The cBioPortal for Cancer Genomics: an open source platform for accessing and interpreting complex cancer genomics data in the era of precision medicine
Abstract
The cBioPortal for Cancer Genomics is an open-access portal (http://cbioportal.org) that enables interactive, exploratory analysis of large-scale cancer genomics data. It integrates genomic and clinical data, and provides a suite of visualization and analysis options, including cohort and patient-level visualization, mutation visualization, survival analysis, enrichment analysis, and network analysis. The user interface is user-friendly, responsive, and makes genomic data easily accessible to translational scientists, biologists, and clinicians.

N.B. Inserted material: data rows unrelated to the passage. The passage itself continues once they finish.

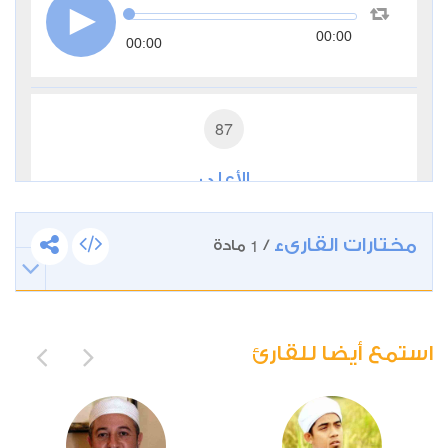
00:00
00:00
87
الأعلى
1
16544
استماع
اعجاب
مختارات القارىء
1
/
مادة
00:00
00:00
استمع أيضا للقارئ
88
الغاشية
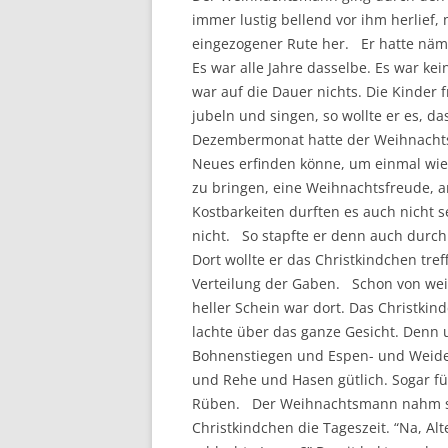
immer lustig bellend vor ihm herlief,
eingezogener Rute her. Er hatte nämli
Es war alle Jahre dasselbe. Es war k
war auf die Dauer nichts. Die Kinder 
jubeln und singen, so wollte er es, d
Dezembermonat hatte der Weihnachts
Neues erfinden könne, um einmal wie
zu bringen, eine Weihnachtsfreude, 
Kostbarkeiten durften es auch nicht 
nicht. So stapfte er denn auch durch
Dort wollte er das Christkindchen tre
Verteilung der Gaben. Schon von wei
heller Schein war dort. Das Christkin
lachte über das ganze Gesicht. Denn
Bohnenstiegen und Espen- und Weiden
und Rehe und Hasen gütlich. Sogar fü
Rüben. Der Weihnachtsmann nahm s
Christkindchen die Tageszeit. “Na, Alt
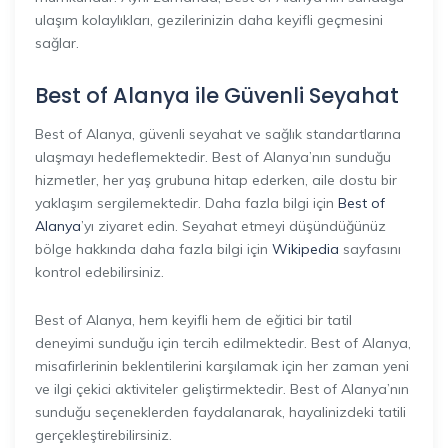
ulaşım kolaylıkları, gezilerinizin daha keyifli geçmesini
sağlar.
Best of Alanya ile Güvenli Seyahat
Best of Alanya, güvenli seyahat ve sağlık standartlarına
ulaşmayı hedeflemektedir. Best of Alanya’nın sunduğu
hizmetler, her yaş grubuna hitap ederken, aile dostu bir
yaklaşım sergilemektedir. Daha fazla bilgi için
Best of
Alanya
’yı ziyaret edin. Seyahat etmeyi düşündüğünüz
bölge hakkında daha fazla bilgi için
Wikipedia
sayfasını
kontrol edebilirsiniz.
Best of Alanya, hem keyifli hem de eğitici bir tatil
deneyimi sunduğu için tercih edilmektedir. Best of Alanya,
misafirlerinin beklentilerini karşılamak için her zaman yeni
ve ilgi çekici aktiviteler geliştirmektedir. Best of Alanya’nın
sunduğu seçeneklerden faydalanarak, hayalinizdeki tatili
gerçekleştirebilirsiniz.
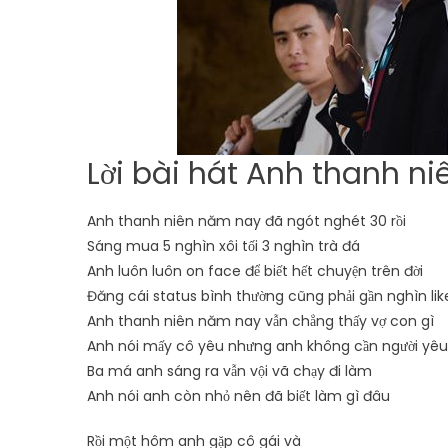
Lời bài hát Anh thanh ni
Anh thanh niên năm nay đã ngót nghét 30 rồi
Sáng mua 5 nghìn xôi tối 3 nghìn trà đá
Anh luôn luôn on face để biết hết chuyện trên đời
Đăng cái status bình thường cũng phải gần nghìn lik
Anh thanh niên năm nay vẫn chẳng thấy vợ con gì
Anh nói mấy cô yêu nhưng anh không cần người yêu
Ba má anh sáng ra vẫn vội vã chạy đi làm
Anh nói anh còn nhỏ nên đã biết làm gì đâu
Rồi một hôm anh gặp cô gái và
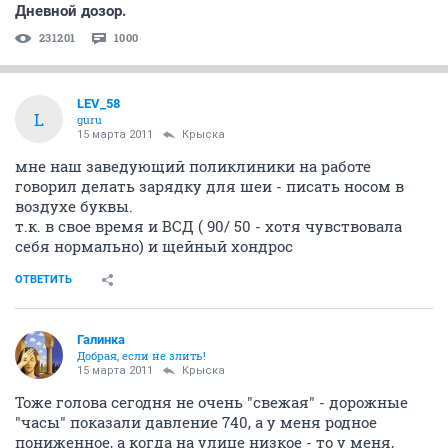
Дневной дозор.
231201
1000
LEV_58
L
guru
15 марта 2011
Крыска
мне наш заведующий поликлиники на работе
говорил делать зарядку для шеи - писать носом в
воздухе буквы.
т.к. в свое время и ВСД ( 90/ 50 - хотя чувствовала
себя нормально) и щейный хондрос
ОТВЕТИТЬ
Галинка
Добрая, если не злить!
15 марта 2011
Крыска
Тоже голова сегодня не очень "свежая" - дорожные
"часы" показали давление 740, а у меня родное
пониженное, а когда на улице низкое - то у меня,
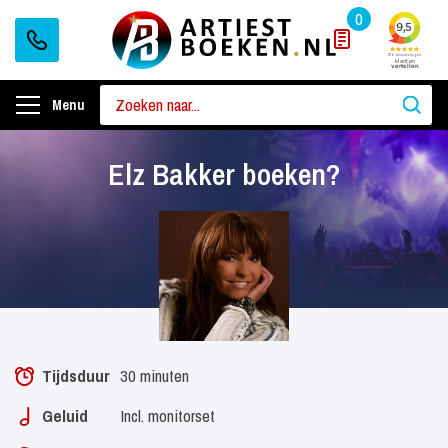
0
Menu
Elz Bakker boeken?
Tijdsduur
30 minuten
Geluid
Incl. monitorset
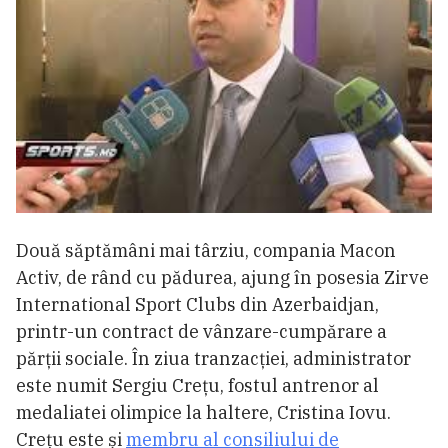
Două săptămâni mai târziu, compania Macon
Activ, de rând cu pădurea, ajung în posesia Zirve
International Sport Clubs din Azerbaidjan,
printr-un contract de vânzare-cumpărare a
părții sociale. În ziua tranzacției, administrator
este numit Sergiu Crețu, fostul antrenor al
medaliatei olimpice la haltere, Cristina Iovu.
Crețu este și
membru al consiliului de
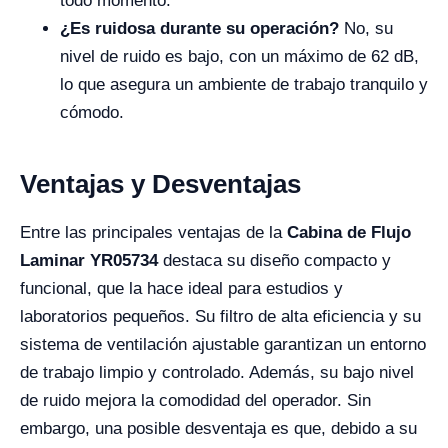
todo momento.
¿Es ruidosa durante su operación?
No, su
nivel de ruido es bajo, con un máximo de 62 dB,
lo que asegura un ambiente de trabajo tranquilo y
cómodo.
Ventajas y Desventajas
Entre las principales ventajas de la
Cabina de Flujo
Laminar YR05734
destaca su diseño compacto y
funcional, que la hace ideal para estudios y
laboratorios pequeños. Su filtro de alta eficiencia y su
sistema de ventilación ajustable garantizan un entorno
de trabajo limpio y controlado. Además, su bajo nivel
de ruido mejora la comodidad del operador. Sin
embargo, una posible desventaja es que, debido a su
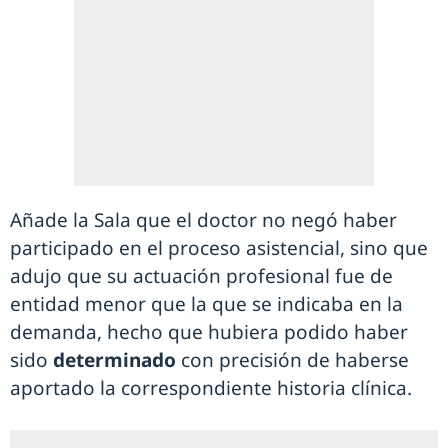
Añade la Sala que el doctor no negó haber
participado en el proceso asistencial, sino que
adujo que su actuación profesional fue de
entidad menor que la que se indicaba en la
demanda, hecho que hubiera podido haber
sido
determinado
con precisión de haberse
aportado la correspondiente historia clínica.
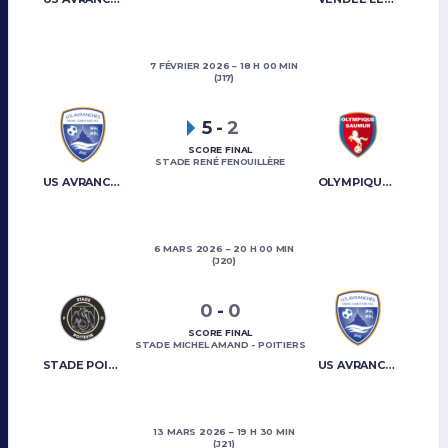
7 FÉVRIER 2026
18 H 00 MIN
(J17)
5
-
2
SCORE FINAL
STADE RENÉ FENOUILLÈRE
US AVRANCHES MONT-SAINT-MICHEL
OLYMPIQUE SAUMUR
6 MARS 2026
20 H 00 MIN
(J20)
0
-
0
SCORE FINAL
STADE MICHEL AMAND - POITIERS
STADE POITEVIN
US AVRANCHES MONT-SAINT-MICHEL
13 MARS 2026
19 H 30 MIN
(J21)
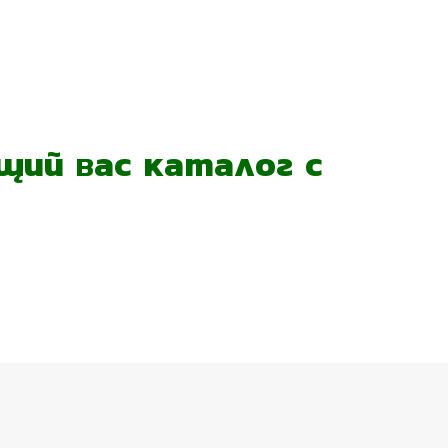
ий вас каталог с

The cBioPortal is a fully open source platform. All code is available on GitHub (https://github.com/cBioPortal/) under GNU Affero GPL license. The code base is maintained by multiple groups, including Memorial Sloan Kettering Cancer Center, Dana-Farber Cancer Institute, Children’s Hospital of Philadelphia, Princess Margaret Cancer Centre, and The Hyve, an open source bioinformatics company based in the Netherlands. More than 30 academic centers as well as multiple pharmaceutical and biotech companies maintain private instances of the cBioPortal. This includes the recently launched cBioPortal instance at the NCI Genomic Data Commons (https://cbioportal.gdc.nci.nih.gov/), and two large cBioPortal instances hosting genomic and clinical data at MSK and DFCI, supporting the MSK-IMPACT and DFCI Profile projects, two of the largest clinical sequencing efforts in the world.
Our multi-institutional software team has accelerated the progress of evolving the core architectural technologies and developing new features to keep pace with the rapidly advancing fields of cancer genomics and precision cancer medicine. For example, we have integrated multi-platform genomics data with extensive clinical data including patient demographics, treatment history, and survival data. We have also developed a patient-centric view that visualizes both clinical and genomic data with annotation from OncoKB knowledge base. In the next few years, the development team will focus on the following areas:
(1) Implementing major architectural changes to ensure future scalability and performance.
(2) New features to support precision medicine, including (i) improved integration of knowledge base annotation, (ii) enhanced visualization of patient timeline, drug response, and tumor evolution, (iii) new patient similarity metrics, (iv) improved support for immunogenomics and immunotherapy, and (v) new visualization and analysis features for understanding response to therapy.
(3) New analysis and target discovery features for large cohorts, including (i) supporting user-defined virtual cohort by selecting samples from multiple studies, and (ii) comparison of genomic or clinical characteristics of two or more selected cohorts.
(4) Expanding community outreach, user support and training, and documentation.